Historical observations are sparse and insufficient for understanding the history of the ocean and its circulation. By utilizing data assimilation techniques in combination with advanced computational models of the global ocean, researchers are able to interpolate the historical observations to all points in the ocean. This process has an analog in the construction of atmospheric reanalysis and is closely related to ocean state estimation.

==Current projects==
A number of efforts have been initiated in recent years to apply data assimilation to estimate the physical state of the ocean, including temperature, salinity, currents, and sea level, in recent years. There are three alternative state estimation approaches. The first approach is used by the ‘no-model’ analyses, for which temperature or salinity observations update a first guess provided by climatological monthly estimates.

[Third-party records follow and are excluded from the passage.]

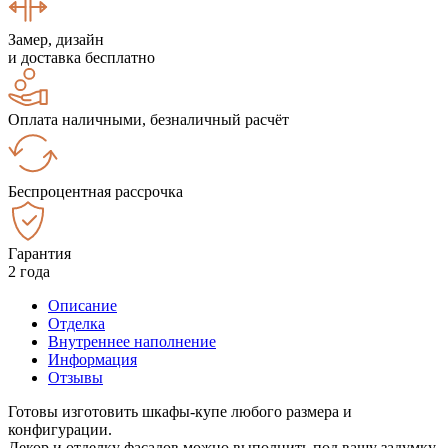
Замер, дизайн
и доставка бесплатно
Оплата наличными, безналичный расчёт
Беспроцентная рассрочка
Гарантия
2 года
Описание
Отделка
Внутреннее наполнение
Информация
Отзывы
Готовы изготовить шкафы-купе любого размера и
конфигурации.
Декор и отделку фасадов можно выполнить под вашу задумку.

The second approach is that of the sequential data assimilation analyses, which move forward in time from a previous analysis using a numerical simulation of the evolving temperature and other variables produced by an ocean general circulation model. The simulation provides the first guess of the state of the ocean at the next analysis time, while corrections are made to this first guess based on observations of variables such as temperature, salinity, or sea level.

The third approach is 4D-Var, which in the implementation described uses the initial conditions and surface forcing as control variables to be modified in order to be consistent with the observations as well as a numerical representation of the equations of motion through iterative solution of a giant optimization problem.

==Methodologies==
===No-model approach===
ISHII and LEVITUS begin with a first guess of the climatological monthly upper-ocean temperature based on climatologies produced by the NOAA National Oceanographic Data Center. The innovations are mapped onto the analysis levels. ISHII uses and alternative 3DVAR approach to do an objective mapping with a smaller decorrelation scale in midlatitudes (300 km) that elongates in the zonal direction by a factor of 3 at equatorial latitudes. LEVITUS begins similarly to ISHII, but uses the technique of Cressman and Barnes with a homogeneous scale of 555 km to objectively map the temperature innovation onto a uniform grid.

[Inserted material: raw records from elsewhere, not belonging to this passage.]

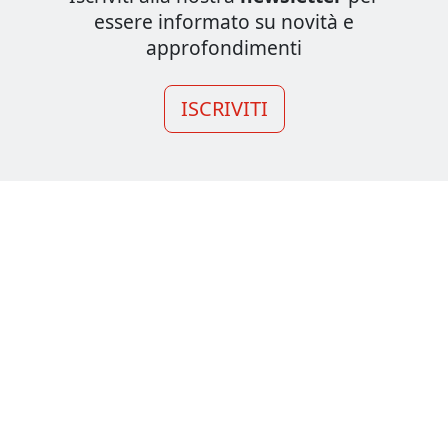
essere informato su novità e
approfondimenti
ISCRIVITI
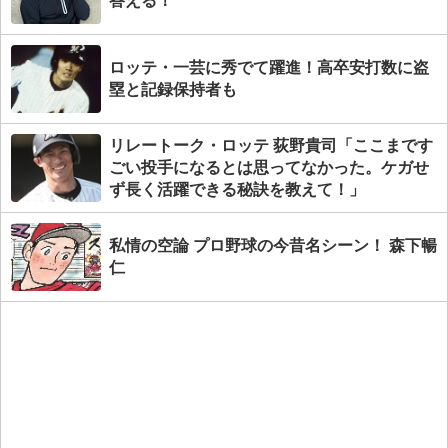
答える！
ロッテ・一芸に秀でて躍進！高卒安打数に盗
塁と記録保持者も
リレートーク・ロッテ 荻野貴司「ここまです
ごい投手になるとは思ってなかった。ケガせ
ず長く活躍できる秘訣を教えて！」
私情の空論 プロ野球の今昔名シーン！ 森下暢
仁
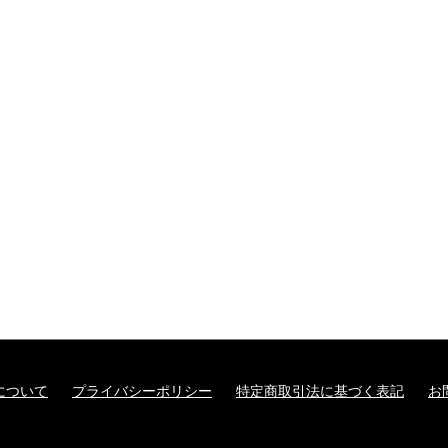
について
プライバシーポリシー
特定商取引法に基づく表記
お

===Sequential approaches===

The sequential approaches can be further divided into those using Optimal Interpolation and its more sophisticated cousin the Kalman Filter, and those using 3D-Var. Among those mentioned above, INGV and SODA use versions of Optimal Interpolation. CERFACS, GODAS, and GFDL all use 3DVar. "To date we are unaware of any attempt to use Kalman Filter for multi-decadal ocean reanalyses." The 4-Dimensional Local Ensemble Transform Kalman Filter (4D-LETKF) has been applied to the Geophysical Fluid Dynamics Laboratory's (GFDL) Modular Ocean Model (MOM2) for a 7-year ocean reanalysis from January 1997 – 2004.

===Variational (4D-Var) approach===
The leading 4D-Var approach, ECCO, applies dynamical consistency through a decadal assimilation window and uses a suite of in situ and remote sensed observations.

This resulted in a collaborative effort, GECCO, which also applies 4D-Var to the decadal ocean estimation problem. This approach faces daunting computational challenges, but provides some interesting benefits including satisfying some conservation laws and the construction of the ocean model adjoint.